THE VALLEY LAY far below and was filled with the activity of most valleys. The sun was just setting behind the distant mountains, and the shadows were dark and long. It was a quiet evening, with a breeze coming off the sea. The orange trees, row upon row, were almost black, and on the long straight road that ran through the valley there were occasional glints as moving cars caught the light of the setting sun. It was an evening of enchantment and peace.

The mind seemed to cover the vast space and the unending distance; or rather, the mind seemed to expand without an end, and behind and beyond the mind there was something that held all things in it. The mind vaguely struggled to recognize and remember that which was not of itself, and so it stopped its usual activity; but it could not grasp what was not of its own nature, and presently all things, including the mind were enfolded in that immensity. The evening darkened, and the distant barking of dogs in no way disturbed that which is beyond all consciousness. It cannot be thought about and so experienced by the mind.

But what is it, then, that has perceived and is aware of something totally different from the projections of the mind? Who is it that experiences it?
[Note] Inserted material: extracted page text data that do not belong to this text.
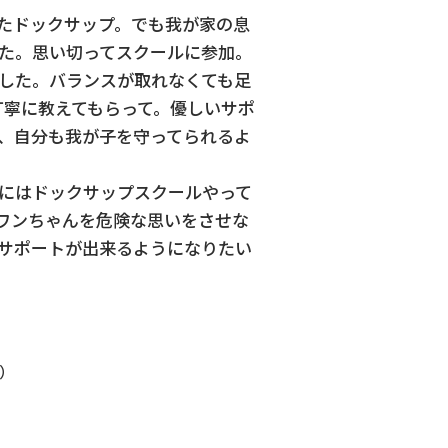
たドックサップ。でも我が家の息
た。思い切ってスクールに参加。
した。バランスが取れなくても足
丁寧に教えてもらって。優しいサポ
、自分も我が子を守ってられるよ
にはドックサップスクールやって
ワンちゃんを危険な思いをさせな
サポートが出来るようになりたい
得）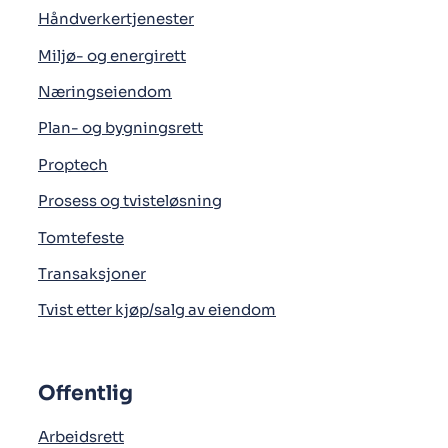
Håndverkertjenester
Miljø- og energirett
Næringseiendom
Plan- og bygningsrett
Proptech
Prosess og tvisteløsning
Tomtefeste
Transaksjoner
Tvist etter kjøp/salg av eiendom
Offentlig
Arbeidsrett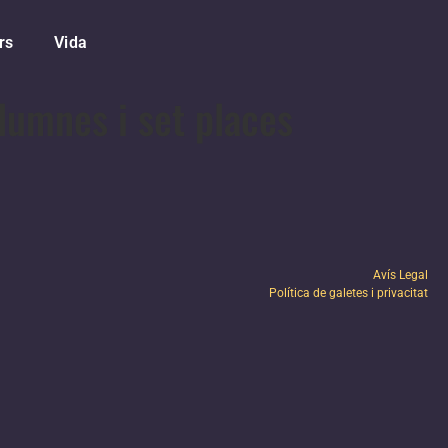
rs
Vida
alumnes i set places
Avís Legal
Política de galetes i privacitat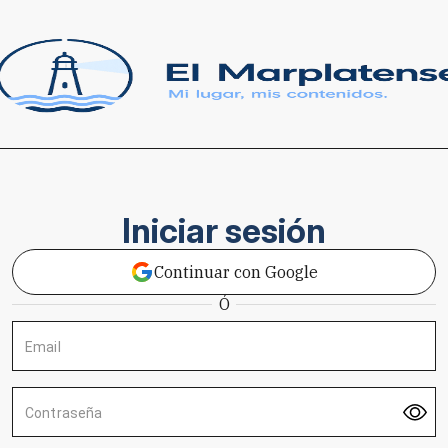
Iniciar sesión
Continuar con Google
Ó
Email
Contraseña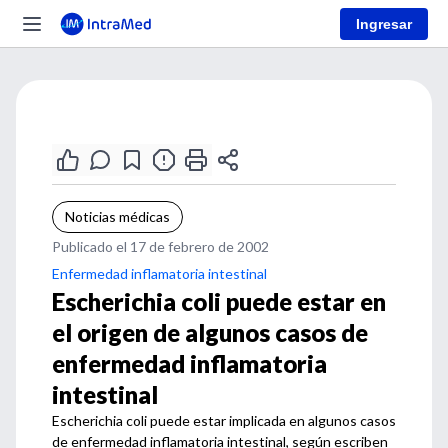
Ingresar
Noticias médicas
Publicado el 17 de febrero de 2002
Enfermedad inflamatoria intestinal
Escherichia coli puede estar en
el origen de algunos casos de
enfermedad inflamatoria
intestinal
Escherichia coli puede estar implicada en algunos casos
de enfermedad inflamatoria intestinal, según escriben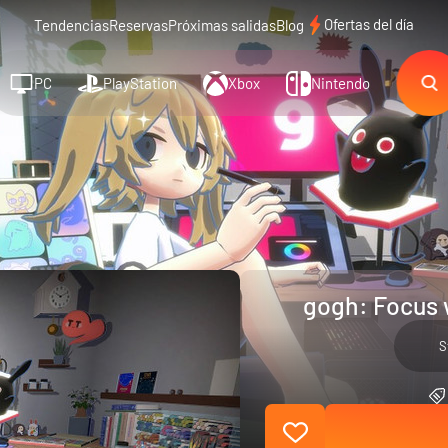
Ofertas del día
Tendencias
Reservas
Próximas salidas
Blog
PC
PlayStation
Xbox
Nintendo
gogh: Focus 
S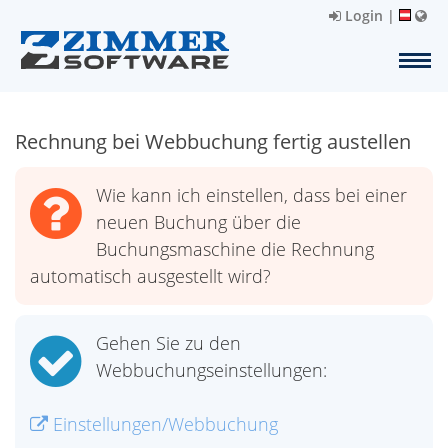
Login
|
Rechnung bei Webbuchung fertig austellen
Wie kann ich einstellen, dass bei einer
neuen Buchung über die
Buchungsmaschine die Rechnung
automatisch ausgestellt wird?
Gehen Sie zu den
Webbuchungseinstellungen:
Einstellungen/Webbuchung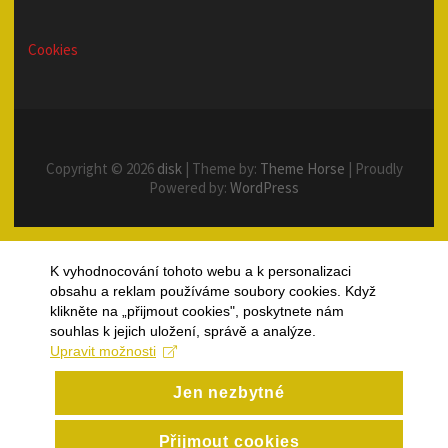
Cookies
Copyright © 2026
disk
| Theme by:
Theme Horse
| Proudly
Powered by:
WordPress
K vyhodnocování tohoto webu a k personalizaci
obsahu a reklam používáme soubory cookies. Když
klikněte na „přijmout cookies", poskytnete nám
souhlas k jejich uložení, správě a analýze.
Upravit možnosti
Jen nezbytné
Přijmout cookies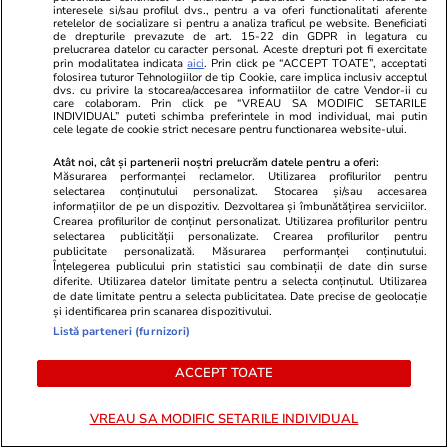
interesele si/sau profilul dvs., pentru a va oferi functionalitati aferente
scenă la ceremonia FIFA
retelelor de socializare si pentru a analiza traficul pe website. Beneficiati
de drepturile prevazute de art. 15-22 din GDPR in legatura cu
prelucrarea datelor cu caracter personal. Aceste drepturi pot fi exercitate
prin modalitatea indicata
aici
. Prin click pe “ACCEPT TOATE”, acceptati
folosirea tuturor Tehnologiilor de tip Cookie, care implica inclusiv acceptul
dvs. cu privire la stocarea/accesarea informatiilor de catre Vendor-ii cu
Știri România
13:52
care colaboram. Prin click pe “VREAU SA MODIFIC SETARILE
INDIVIDUAL” puteti schimba preferintele in mod individual, mai putin
cele legate de cookie strict necesare pentru functionarea website-ului.
Serviciile de cadastru vor fi
reluate etapizat din 22 iulie:
Atât noi, cât și partenerii noștri prelucrăm datele pentru a oferi:
Măsurarea performanței reclamelor. Utilizarea profilurilor pentru
datele românilor nu au fost
selectarea conținutului personalizat. Stocarea și/sau accesarea
informațiilor de pe un dispozitiv. Dezvoltarea și îmbunătățirea serviciilor.
afectate, spune ANCPI. Unde
Crearea profilurilor de conținut personalizat. Utilizarea profilurilor pentru
selectarea publicității personalizate. Crearea profilurilor pentru
sunt mutate
publicitate personalizată. Măsurarea performanței conținutului.
Înțelegerea publicului prin statistici sau combinații de date din surse
diferite. Utilizarea datelor limitate pentru a selecta conținutul. Utilizarea
de date limitate pentru a selecta publicitatea. Date precise de geolocație
Știri România
13:50
și identificarea prin scanarea dispozitivului.
Listă parteneri (furnizori)
Răspunsul primarului Ciprian
Ciucu, întrebat de Libertatea
ACCEPT TOATE
cine are responsabilitatea
VREAU SA MODIFIC SETARILE INDIVIDUAL
politică pentru situația de la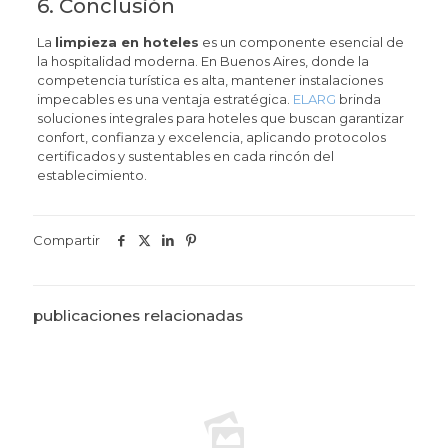
6. Conclusión
La
limpieza en hoteles
es un componente esencial de
la hospitalidad moderna. En Buenos Aires, donde la
competencia turística es alta, mantener instalaciones
impecables es una ventaja estratégica.
ELARG
brinda
soluciones integrales para hoteles que buscan garantizar
confort, confianza y excelencia, aplicando protocolos
certificados y sustentables en cada rincón del
establecimiento.
Compartir
publicaciones relacionadas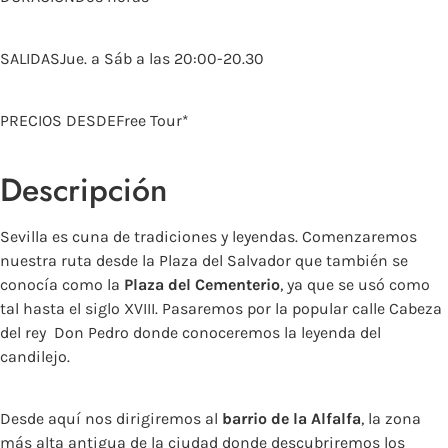
SALIDASJue. a Sáb a las 20:00-20.30
PRECIOS DESDEFree Tour*
Descripción
Sevilla es cuna de tradiciones y leyendas. Comenzaremos
nuestra ruta desde la Plaza del Salvador que también se
conocía como la
Plaza del Cementerio
, ya que se usó como
tal hasta el siglo XVIII. Pasaremos por la popular calle Cabeza
del rey Don Pedro donde conoceremos la leyenda del
candilejo.
Desde aquí nos dirigiremos al
barrio de la Alfalfa
, la zona
más alta antigua de la ciudad donde descubriremos los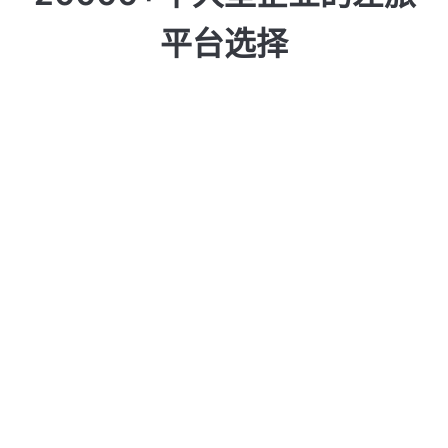
平台选择
自公司使用阿里
商旅平台以来，
出差无需自己垫
款报销，交通、
住宿、打车均可
通过商旅平台统
一完成预订，大
大提高员工出差
便利性！
认养一头牛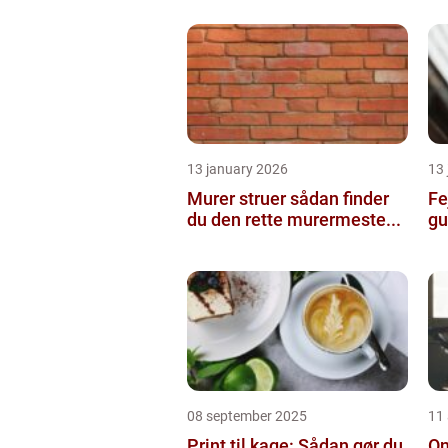
13 january 2026
13
Murer struer sådan finder
Fe
du den rette murermeste...
gu
08 september 2025
11
Print til kage: Sådan gør du
On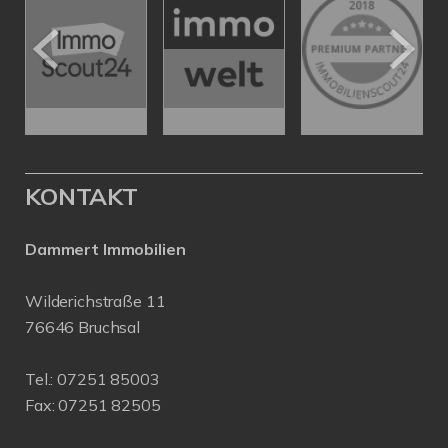
KONTAKT
Dammert Immobilien
Wilderichstraße 11
76646 Bruchsal
Tel.:
07251 85003
Fax: 07251 82505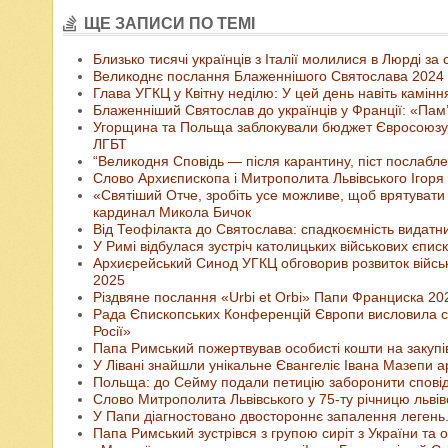
ЩЕ ЗАПИСИ ПО ТЕМІ
Близько тисячі українців з Італії молилися в Люрді за
Великоднє послання Блаженнішого Святослава 2024 
Глава УГКЦ у Квітну неділю: У цей день навіть камін
Блаженніший Святослав до українців у Франції: «Пам’я
Угорщина та Польща заблокували бюджет Євросоюзу на
ЛГБТ
“Великодня Сповідь — після карантину, піст послаблен
Слово Архиєпископа і Митрополита Львівського Ігоря
«Святіший Отче, зробіть усе можливе, щоб врятувати 
кардинал Микола Бичок
Від Теофілакта до Святослава: спадкоємність видатн
У Римі відбулася зустріч католицьких військових єпис
Архиєрейський Синод УГКЦ обговорив розвиток військо
2025
Різдвяне послання «Urbi et Orbi» Папи Франциска 20
Рада Єпископських Конференцій Європи висловила со
Росії»
Папа Римський пожертвував особисті кошти на закуп
У Лівані знайшли унікальне Євангеліє Івана Мазепи 
Польща: до Сейму подали петицію заборонити сповід
Слово Митрополита Львівського у 75-ту річницю льві
У Папи діагностовано двостороннє запалення легень.
Папа Римський зустрівся з групою сиріт з України та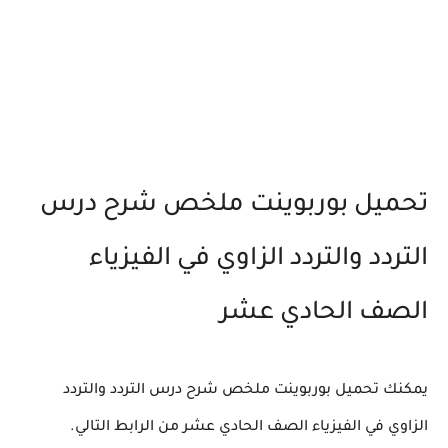
تحميل بوربوينت ملخص شرح درس
التردد والتردد الزاوي في الفيزياء
الصف الحادي عشر
يمكنك تحميل بوربوينت ملخص شرح درس التردد والتردد
الزاوي في الفيزياء الصف الحادي عشر من الرابط التالي.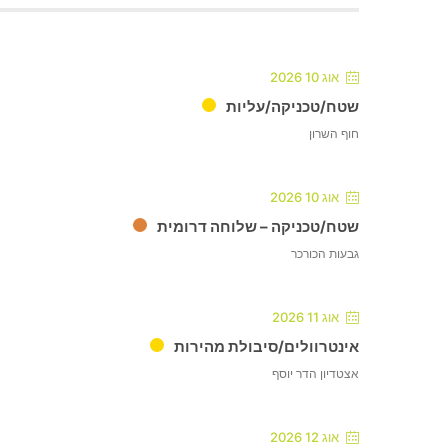
אוג 10 2026
שטח/טכניקה/עליות
חוף השרון
אוג 10 2026
שטח/טכניקה – שלוחה דרומית
גבעות הכורכר
אוג 11 2026
אינטרוולים/סיבולת מהירות
אצטדיון הדר יוסף
אוג 12 2026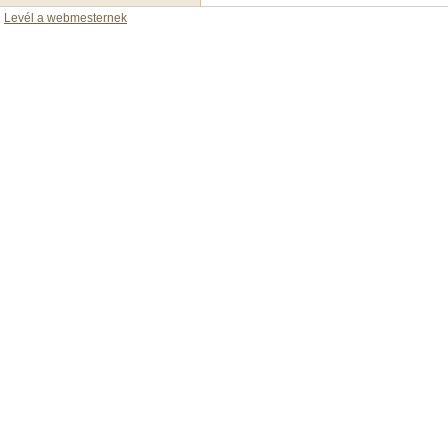
Levél a webmesternek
Obviously it is not the mind of everyday memories, responses and urges. Is there another mind, or is there a part of the mind which is dormant, to be awakened only by that which is above and beyond all mind? If this is so, then within the mind there is always that which is beyond all thought and time. And yet this cannot be, for it is only speculative thought and therefore another of the many inventions of the mind.

Since that immensity is not born of the process of the mind, then what is it that is aware of it? Is the mind as the experiencer aware of it, or is that immensity aware of itself because there is no experiencer at all? There was no experiencer when this happened coming down the mountain, and yet the awareness of the mind was wholly different, in kind as well as in degree, from that which is not measurable. The mind was not functioning; it was alert and passive, and though cognizant of the breeze playing among the leaves, there was no movement of any kind within itself. There was no observer who measured the observed. There was only that, and that was aware of itself without measure. It had no beginning and no word.

The mind is aware that it cannot capture by experience and word that which ever abides, timeless and immeasurable.